I go along too. I’ve already knitted socks and now I’m knitting a balaclava. I
hope I’ve spelt that right. It’s a funny name for a hat. It looks odd too. Mum says it’s to keep you warm in winter. We’ll be sending out a parcel soon, so that you get them before the cold weather starts.
It’s summer here. I wonder what it’s like where you are? It’s so far away. I asked the vicar. He says it’s quite like the countryside around here, flat and with lots of fields.
I’ve been having dreams about the fields of Flanders. It’s harvest time and the
wheat is standing tall and proud. Dotted amongst the golden ears are poppies. A wind is blowing. The wheat sways this way and that until it seems the whole field is rippling with gold and flashes of scarlet. All the time there is more scarlet and less gold. The wheat is scythed down and only the poppies remain. Then I am no longer outside but in a big round building with a high curved ceiling. Although it is indoors it is snowing but the snow is stained with blood. The snowflakes flutter down until the whole floor is coloured red. And then I wake up.
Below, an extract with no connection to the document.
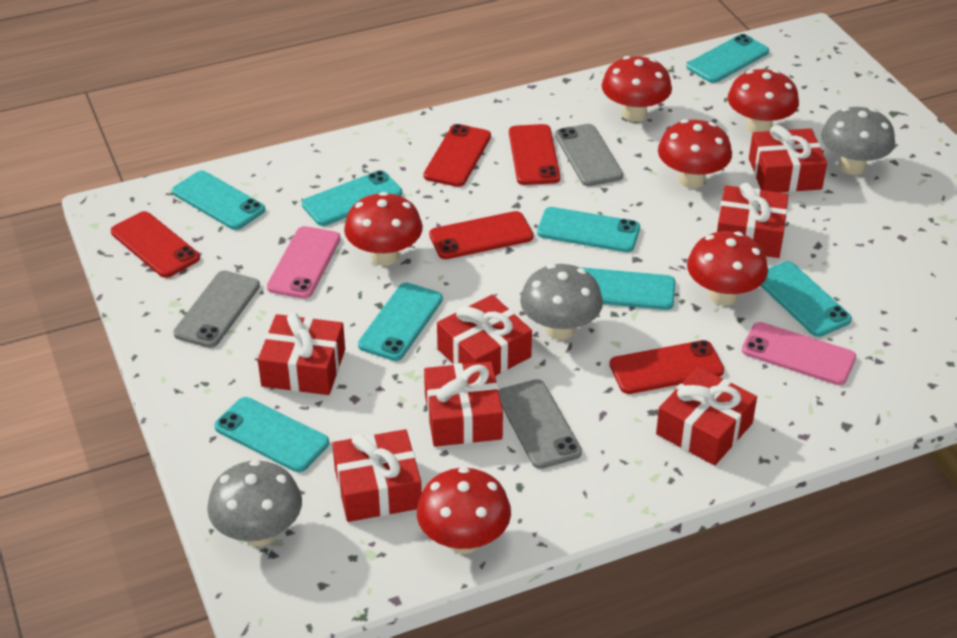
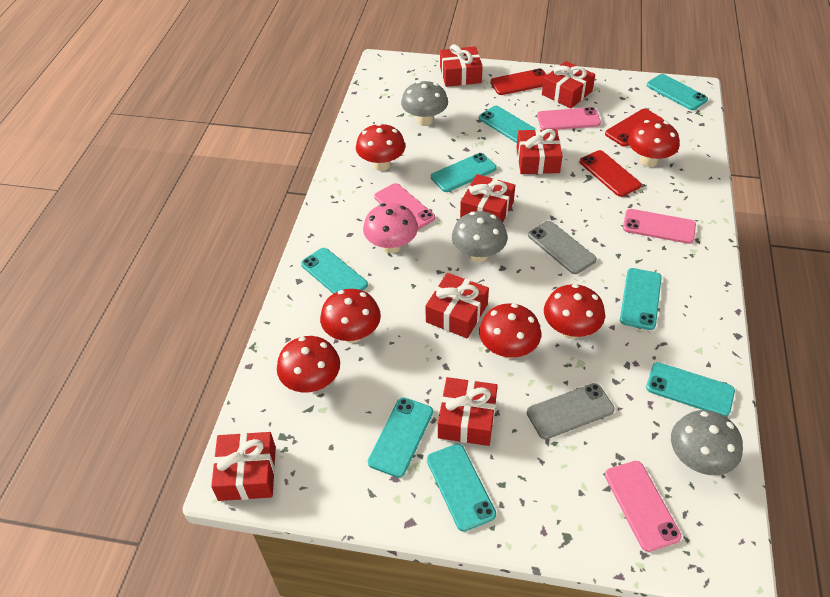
grey phone: [173,271,260,348] [499,379,582,469] [555,124,623,186] = 3 -> [527,383,615,439] [528,221,597,274] = 2
pink mushroom: none = 0 -> [363,203,418,254] = 1
pink phone: [267,226,341,299] [742,322,856,385] = 2 -> [374,183,435,230] [537,107,601,130] [605,461,681,552] [623,209,696,244] = 4
red phone: [111,211,200,278] [424,124,491,187] [429,211,533,259] [509,124,560,185] [609,340,724,394] = 5 -> [490,68,547,95] [580,150,642,197] [605,109,664,147] = 3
I told the vicar about it today. He looked at me through his thick round spectacles and said “Oh dear.” Then he told me a prayer I should say every evening just before going to sleep and then I’ll be protected. It’s bedtime now, so I’ll tell you rather than just say it to myself, then we’ll both be safe.
Lighten our darkness, we beseech thee, O Lord; and by thy great mercy defend us from all perils and dangers of this night.